## TASK TO COMPLETE
Write out the data once more, exactly as it reads.

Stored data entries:

==============================

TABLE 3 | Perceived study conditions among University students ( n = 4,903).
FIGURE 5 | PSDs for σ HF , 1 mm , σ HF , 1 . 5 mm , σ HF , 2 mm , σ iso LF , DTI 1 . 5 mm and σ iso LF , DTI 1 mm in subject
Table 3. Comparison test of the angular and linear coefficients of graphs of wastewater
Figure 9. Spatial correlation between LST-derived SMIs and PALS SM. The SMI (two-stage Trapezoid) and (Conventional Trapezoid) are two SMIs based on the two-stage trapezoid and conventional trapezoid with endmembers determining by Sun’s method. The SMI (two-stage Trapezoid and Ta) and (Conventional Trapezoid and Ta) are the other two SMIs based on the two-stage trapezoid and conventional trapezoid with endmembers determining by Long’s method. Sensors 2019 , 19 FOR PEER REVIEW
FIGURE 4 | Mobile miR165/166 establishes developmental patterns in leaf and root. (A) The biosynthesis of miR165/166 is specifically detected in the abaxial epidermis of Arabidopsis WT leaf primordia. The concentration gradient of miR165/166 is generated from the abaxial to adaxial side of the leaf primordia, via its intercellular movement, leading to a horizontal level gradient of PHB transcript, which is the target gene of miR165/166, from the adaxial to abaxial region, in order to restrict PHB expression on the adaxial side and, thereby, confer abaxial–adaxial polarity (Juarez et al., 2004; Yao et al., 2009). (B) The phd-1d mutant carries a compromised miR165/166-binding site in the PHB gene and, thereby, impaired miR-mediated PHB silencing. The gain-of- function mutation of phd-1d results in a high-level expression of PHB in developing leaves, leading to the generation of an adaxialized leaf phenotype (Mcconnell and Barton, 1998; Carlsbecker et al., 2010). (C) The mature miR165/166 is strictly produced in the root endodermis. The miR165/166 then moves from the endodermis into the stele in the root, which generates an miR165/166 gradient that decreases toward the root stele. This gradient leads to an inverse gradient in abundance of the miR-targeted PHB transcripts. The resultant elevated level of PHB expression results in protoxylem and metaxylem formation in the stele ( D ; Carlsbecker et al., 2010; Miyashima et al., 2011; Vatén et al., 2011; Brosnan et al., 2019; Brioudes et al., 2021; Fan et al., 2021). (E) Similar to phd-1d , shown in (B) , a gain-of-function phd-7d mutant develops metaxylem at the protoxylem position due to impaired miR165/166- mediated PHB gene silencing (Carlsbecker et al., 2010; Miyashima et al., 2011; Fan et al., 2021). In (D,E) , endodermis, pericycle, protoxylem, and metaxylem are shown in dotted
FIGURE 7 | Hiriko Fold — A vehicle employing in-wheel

==============================

## ANSWER SECTION
TABLE 3 | Perceived study conditions among University students ( n = 4,903).
FIGURE 5 | PSDs for σ HF , 1 mm , σ HF , 1 . 5 mm , σ HF , 2 mm , σ iso LF , DTI 1 . 5 mm and σ iso LF , DTI 1 mm in subject
Table 3. Comparison test of the angular and linear coefficients of graphs of wastewater
Figure 9. Spatial correlation between LST-derived SMIs and PALS SM. The SMI (two-stage Trapezoid) and (Conventional Trapezoid) are two SMIs based on the two-stage trapezoid and conventional trapezoid with endmembers determining by Sun’s method. The SMI (two-stage Trapezoid and Ta) and (Conventional Trapezoid and Ta) are the other two SMIs based on the two-stage trapezoid and conventional trapezoid with endmembers determining by Long’s method. Sensors 2019 , 19 FOR PEER REVIEW
FIGURE 4 | Mobile miR165/166 establishes developmental patterns in leaf and root. (A) The biosynthesis of miR165/166 is specifically detected in the abaxial epidermis of Arabidopsis WT leaf primordia. The concentration gradient of miR165/166 is generated from the abaxial to adaxial side of the leaf primordia, via its intercellular movement, leading to a horizontal level gradient of PHB transcript, which is the target gene of miR165/166, from the adaxial to abaxial region, in order to restrict PHB expression on the adaxial side and, thereby, confer abaxial–adaxial polarity (Juarez et al., 2004; Yao et al., 2009). (B) The phd-1d mutant carries a compromised miR165/166-binding site in the PHB gene and, thereby, impaired miR-mediated PHB silencing. The gain-of- function mutation of phd-1d results in a high-level expression of PHB in developing leaves, leading to the generation of an adaxialized leaf phenotype (Mcconnell and Barton, 1998; Carlsbecker et al., 2010). (C) The mature miR165/166 is strictly produced in the root endodermis. The miR165/166 then moves from the endodermis into the stele in the root, which generates an miR165/166 gradient that decreases toward the root stele. This gradient leads to an inverse gradient in abundance of the miR-targeted PHB transcripts. The resultant elevated level of PHB expression results in protoxylem and metaxylem formation in the stele ( D ; Carlsbecker et al., 2010; Miyashima et al., 2011; Vatén et al., 2011; Brosnan et al., 2019; Brioudes et al., 2021; Fan et al., 2021). (E) Similar to phd-1d , shown in (B) , a gain-of-function phd-7d mutant develops metaxylem at the protoxylem position due to impaired miR165/166- mediated PHB gene silencing (Carlsbecker et al., 2010; Miyashima et al., 2011; Fan et al., 2021). In (D,E) , endodermis, pericycle, protoxylem, and metaxylem are shown in dotted
FIGURE 7 | Hiriko Fold — A vehicle employing in-wheel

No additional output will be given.